> [TASK INSTRUCTIONS] Reproduce the notes below on inspecting API traffic in full, word for word.

++++ TEXT FOR ANALYSIS

Open the Network tab; note the URL pattern and HTTP method — does it look like /resource/id (REST), POST /graphql (GraphQL), or POST /pkg.Service/Method with a binary body (gRPC-Web)?
For REST: check status codes. A 200 response with an error message in the body is a REST design mistake — status codes should carry semantic meaning.
For GraphQL: always inspect the response body for the "errors" key even when HTTP status is 200. Alerting and monitoring that only watches HTTP status codes will silently miss GraphQL errors.
For gRPC-Web: use grpcurl with the -plaintext flag for local services, or enable proto reflection on the server; binary bodies in the Network tab preview pane are not human-readable.
Over-fetch check: count the fields in the response versus the fields your UI actually uses. If the ratio is higher than 3:1, that is a signal to add sparse fieldsets or to consider moving the client to GraphQL.

🧠 Quick check

1. Which style lets the client choose which fields appear in the response?

++++++++
++++ DATA SHOWN

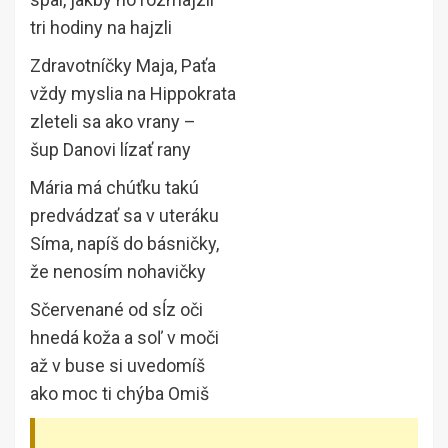
tri hodiny na hajzli
Zdravotníčky Maja, Paťa
vždy myslia na Hippokrata
zleteli sa ako vrany –
šup Danovi lízať rany
Mária má chúťku takú
predvádzať sa v uteráku
Síma, napíš do básničky,
že nenosím nohavičky
Sčervenané od sĺz oči
hnedá koža a soľ v moči
až v buse si uvedomíš
ako moc ti chýba Omiš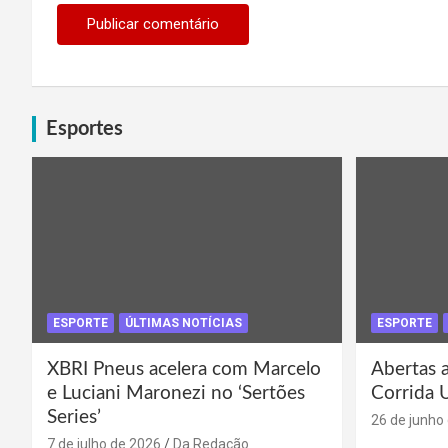
Esportes
ESPORTE
ÚLTIMAS NOTÍCIAS
ESPORTE
XBRI Pneus acelera com Marcelo
Abertas a
e Luciani Maronezi no ‘Sertões
Corrida 
Series’
26 de junho
7 de julho de 2026
Da Redação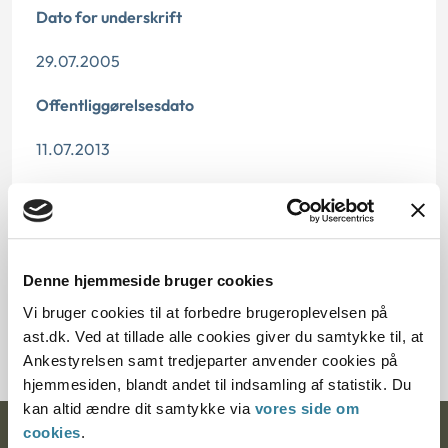
Dato for underskrift
29.07.2005
Offentliggørelsesdato
11.07.2013
Paragraf
§ 2 § 14 § 1
Denne hjemmeside bruger cookies
Journalnummer
Vi bruger cookies til at forbedre brugeroplevelsen på
6000133-05
ast.dk. Ved at tillade alle cookies giver du samtykke til, at
Ankestyrelsen samt tredjeparter anvender cookies på
hjemmesiden, blandt andet til indsamling af statistik. Du
kan altid ændre dit samtykke via
vores side om
cookies
.
Ankestyrelsen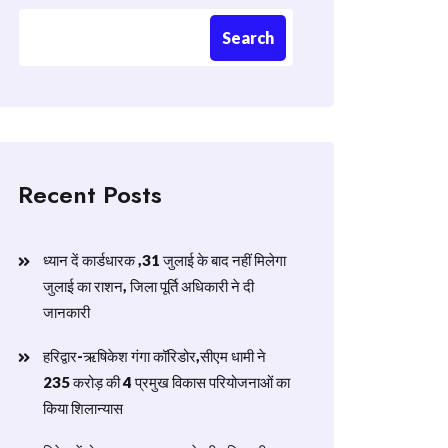
Search
Recent Posts
ध्यान दें कार्डधारक ,31 जुलाई के बाद नहीं मिलेगा
जुलाई का राशन, जिला पूर्ति अधिकारी ने दी
जानकारी
हरिद्वार-ऋषिकेश गंगा कॉरिडोर,सीएम धामी ने
235 करोड़ की 4 प्रमुख विकास परियोजनाओं का
किया शिलान्यास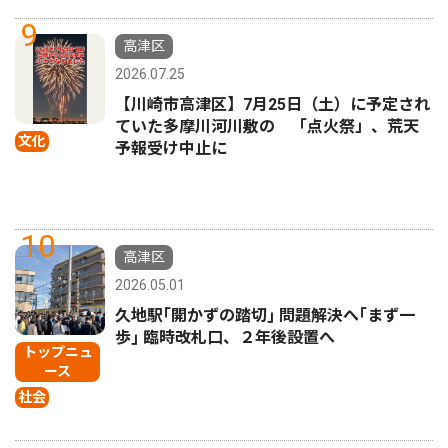
9
高津区
2026.07.25
【川崎市高津区】7月25日（土）に予定され
ていた多摩川河川敷の 「点火祭」、荒天
文化
予報受け中止に
10
高津区
2026.05.01
久地駅｢開かずの踏切｣ 問題解決へ｢まず一
歩｣ 臨時改札口、２年後設置へ
トップニュ
ース
社会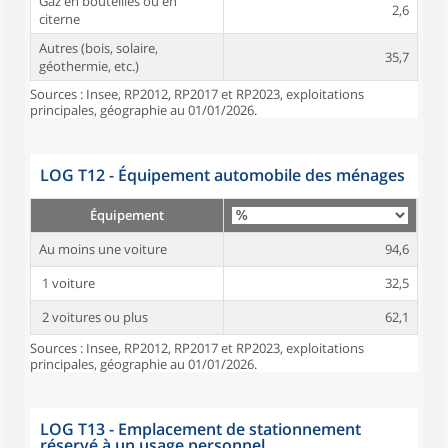
Gaz en bouteilles ou en
2,6
citerne
Autres (bois, solaire,
35,7
géothermie, etc.)
Sources : Insee, RP2012, RP2017 et RP2023, exploitations
principales, géographie au 01/01/2026.
LOG T12 - Équipement automobile des ménages
Équipement
Au moins une voiture
94,6
1 voiture
32,5
2 voitures ou plus
62,1
Sources : Insee, RP2012, RP2017 et RP2023, exploitations
principales, géographie au 01/01/2026.
LOG T13 - Emplacement de stationnement
réservé à un usage personnel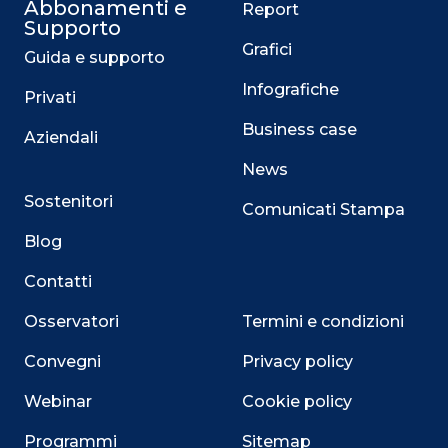
Abbonamenti e
Report
Supporto
Grafici
Guida e supporto
Infografiche
Privati
Business case
Aziendali
News
Sostenitori
Comunicati Stampa
Blog
Contatti
Osservatori
Termini e condizioni
Convegni
Privacy policy
Webinar
Cookie policy
Programmi
Sitemap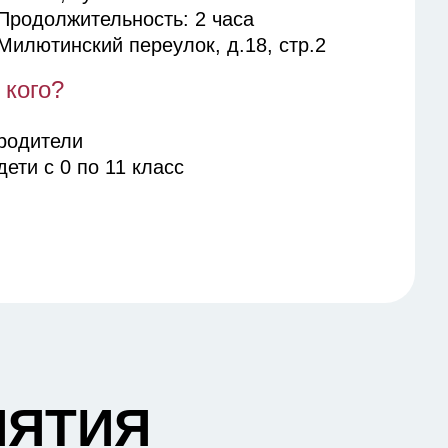
Продолжительность: 2 часа
Милютинский переулок, д.18, стр.2
 кого?
родители
дети с 0 по 11 класс
ИЯТИЯ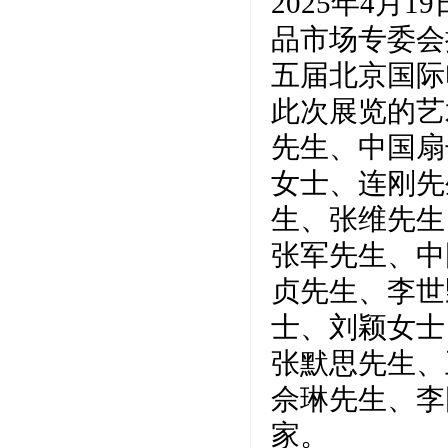
2025年4
品市场专委会
五届北京国际
此次展览的艺
先生、中国扇
女士、连刚先
生、张维先生
张军先生、中
贞先生、李世
士、刘颖女士
张默思先生、
佘琳先生、李
家。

++++++++

> [ANSWER]
Open the Network tab; note the URL pattern and HTTP method — does it look like /resource/id (REST), POST /graphql (GraphQL), or POST /pkg.Service/Method with a binary body (gRPC-Web)?
For REST: check status codes. A 200 response with an error message in the body is a REST design mistake — status codes should carry semantic meaning.
For GraphQL: always inspect the response body for the "errors" key even when HTTP status is 200. Alerting and monitoring that only watches HTTP status codes will silently miss GraphQL errors.
For gRPC-Web: use grpcurl with the -plaintext flag for local services, or enable proto reflection on the server; binary bodies in the Network tab preview pane are not human-readable.
Over-fetch check: count the fields in the response versus the fields your UI actually uses. If the ratio is higher than 3:1, that is a signal to add sparse fieldsets or to consider moving the client to GraphQL.

🧠 Quick check

1. Which style lets the client choose which fields appear in the response?